You can find a use-case example of the main model, together with the link to download the weights here
DReAMy and Secondary 🤗 models
While the main model achieves the best and most stable results, it is based on a custom architecture. Hence, setting up a classification pipeline requires more coding and dependencies. For this reason, together with the main deployed model, we trained and open-sourced a few more models, which are two LLMs "simply" tuned as multi-label
classifiers, and solely using the the standard 🤗 trainer pipeline. Despite achieving a (slightly) lower performance, these models possess other desirable features. They can be downloaded and used via the 🤗 transformers
library. Moreover, one can annotate dreams in 94 languages, while the other is based on a (English-only) "small" LLM encoder, hence requiring significantly less computational power.

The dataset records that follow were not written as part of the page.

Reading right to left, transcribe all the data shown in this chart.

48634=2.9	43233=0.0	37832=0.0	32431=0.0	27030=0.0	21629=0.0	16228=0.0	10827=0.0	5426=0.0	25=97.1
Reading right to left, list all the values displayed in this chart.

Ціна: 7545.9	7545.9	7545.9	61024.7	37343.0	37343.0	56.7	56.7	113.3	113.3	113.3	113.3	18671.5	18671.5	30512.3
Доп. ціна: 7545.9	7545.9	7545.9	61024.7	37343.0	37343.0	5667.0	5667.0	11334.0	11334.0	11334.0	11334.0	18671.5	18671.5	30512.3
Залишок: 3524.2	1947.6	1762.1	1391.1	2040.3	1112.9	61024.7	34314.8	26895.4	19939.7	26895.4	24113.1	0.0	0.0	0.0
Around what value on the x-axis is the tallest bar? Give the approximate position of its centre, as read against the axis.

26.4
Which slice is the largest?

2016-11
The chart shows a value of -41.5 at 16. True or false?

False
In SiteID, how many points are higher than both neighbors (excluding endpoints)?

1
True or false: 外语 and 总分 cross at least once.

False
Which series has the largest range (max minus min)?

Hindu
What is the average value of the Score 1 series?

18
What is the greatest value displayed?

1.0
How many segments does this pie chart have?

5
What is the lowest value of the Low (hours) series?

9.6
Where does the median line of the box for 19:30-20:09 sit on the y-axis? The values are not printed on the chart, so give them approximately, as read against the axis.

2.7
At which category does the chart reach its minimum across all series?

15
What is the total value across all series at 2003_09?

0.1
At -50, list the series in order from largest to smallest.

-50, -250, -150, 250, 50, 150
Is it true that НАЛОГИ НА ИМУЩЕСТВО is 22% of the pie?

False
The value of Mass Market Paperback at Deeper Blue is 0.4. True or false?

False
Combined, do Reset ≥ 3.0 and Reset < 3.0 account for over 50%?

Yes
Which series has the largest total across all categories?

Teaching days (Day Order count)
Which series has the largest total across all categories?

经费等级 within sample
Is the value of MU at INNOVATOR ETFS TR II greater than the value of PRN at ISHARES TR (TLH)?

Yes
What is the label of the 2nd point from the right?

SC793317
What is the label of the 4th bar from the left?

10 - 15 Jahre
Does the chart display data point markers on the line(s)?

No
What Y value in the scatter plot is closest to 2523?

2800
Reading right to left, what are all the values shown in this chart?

These (and more) models (and functionality) can be directly used via DReAMy
, the first NLP and AI-based Python library to analyse dream reports. See the code below for a usage example of DReAMy.
import dreamy
# get some dreams to classify
test_dreams = [
"In my dream, I was followed by the scary monster.",
"I was walking in a forest, surrounded by singing birds. I was calm and at peace."
]
# Setup mode and classification function
classification_type = "presence"
model_type = "base-en"
return_type = "distribution" # set "present" for above-threshold only
device = "cpu"
predictions = dreamy.predict_emotions(
dream_as_list,
classification_type,
model_type,
return_type=return_type,
device=device,
)
predictions
# print the probability associated with each Hall & Van de Castle emotion:
# anger (AN) apprehension (AP), sadness (SD), confusion (CO), happiness (HA)
predictions
[[{'label': 'AN', 'score': 0.08541450649499893},
{'label': 'AP', 'score': 0.1043919175863266},
{'label': 'SD', 'score': 0.029732409864664078},
{'label': 'CO', 'score': 0.18161173164844513},
{'label': 'HA', 'score': 0.30588334798812866}],
[{'label': 'AN', 'score': 0.11174352467060089},
{'label': 'AP', 'score': 0.17271170020103455},
{'label': 'SD', 'score': 0.026576947420835495},
{'label': 'CO', 'score': 0.1214553639292717},
{'label': 'HA', 'score': 0.22257845103740692}]
To get an idea of the tasks and models available via DReAMy, you can also directly query them via the Hugging Face Space.
If you want to re-run the code of any of our experiments, please make sure to check the *_requirements.txt
files for each set of experiments.
As specified in the paper, the labelled data is freely available for consultation via the Dream Bank website. The labelled data adopted in the supervised experiment consists of an xlm version of Dream Bank available upon request to the Dream Bank team.
The unlabelled-data analysis was possible thanks to the Dream Bank (and pre-scraped) data scraper from Matt Bierner.